Так вот, иногда балагуря, мы шагали по Тверской последних лет нэпа, картина которой осталась только в воспоминаниях.
Двухэтажные, реже трехэтажные дома, большей частью старые, показывали свои обветшалые фасады со следами былых архитектурных красот — рококо, ампира или чахлого модерна, который начал было преуспевать, да тут и кончился.

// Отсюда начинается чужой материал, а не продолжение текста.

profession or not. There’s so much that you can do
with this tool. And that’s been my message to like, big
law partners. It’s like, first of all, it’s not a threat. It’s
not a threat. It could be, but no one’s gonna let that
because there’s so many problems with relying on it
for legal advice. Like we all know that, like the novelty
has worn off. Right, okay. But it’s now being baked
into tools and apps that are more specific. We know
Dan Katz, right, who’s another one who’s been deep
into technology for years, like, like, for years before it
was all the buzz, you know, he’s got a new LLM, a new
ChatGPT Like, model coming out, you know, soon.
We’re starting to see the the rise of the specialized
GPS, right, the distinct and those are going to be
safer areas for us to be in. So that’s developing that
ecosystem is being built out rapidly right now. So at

Фасады, голубые, желтые, зеленые, розовые, пестрели вразнобой вывесками магазинов, магазинчиков, кафе, ларьков. Среди мелкой и крикливой суеты нэпа солидно выделялись государственные магазины с большими вывесками «Моссельпром» и «Мосторг». Продавщицы и продавцы в круглых и высоких фуражках-бадейках, на которых золоченой нитью вилось то же слово «Моссельпром», бойко торговали прохладительными и сладостями. Их зазывания сливались с частыми звонками трамвая, который тогда еще ходил по Тверской. По сравнению с Невским в Ленинграде, наша тогдашняя Тверская была низкорослой, довольно неряшливой улицей, во многих местах выстланной щербатыми плитами. Только кое-где радовали глаз ее некоторые здания (например, прекрасное своими благородными пропорциями, тогда еще двухэтажное здание Моссовета, более века тому назад выстроенное великим русским зодчим Матвеем Казаковым), площадь имени Моссовета, памятник Пушкину, окруженный щебечущей детворой, выходящий на Тверскую Проезд МХАТа с невысоким театральным зданием и тремя его входами, скромно и вместе с тем как-то многозначительно украшенными оправленными в металл стеклянными клеточками, в блеске которых словно светится такая знакомая еще с дней юности и всегда желанная встреча с мечтой и волшебством большого искусства. Вот, пожалуй, и все, что запомнилось на Тверской второй половины 20-х годов.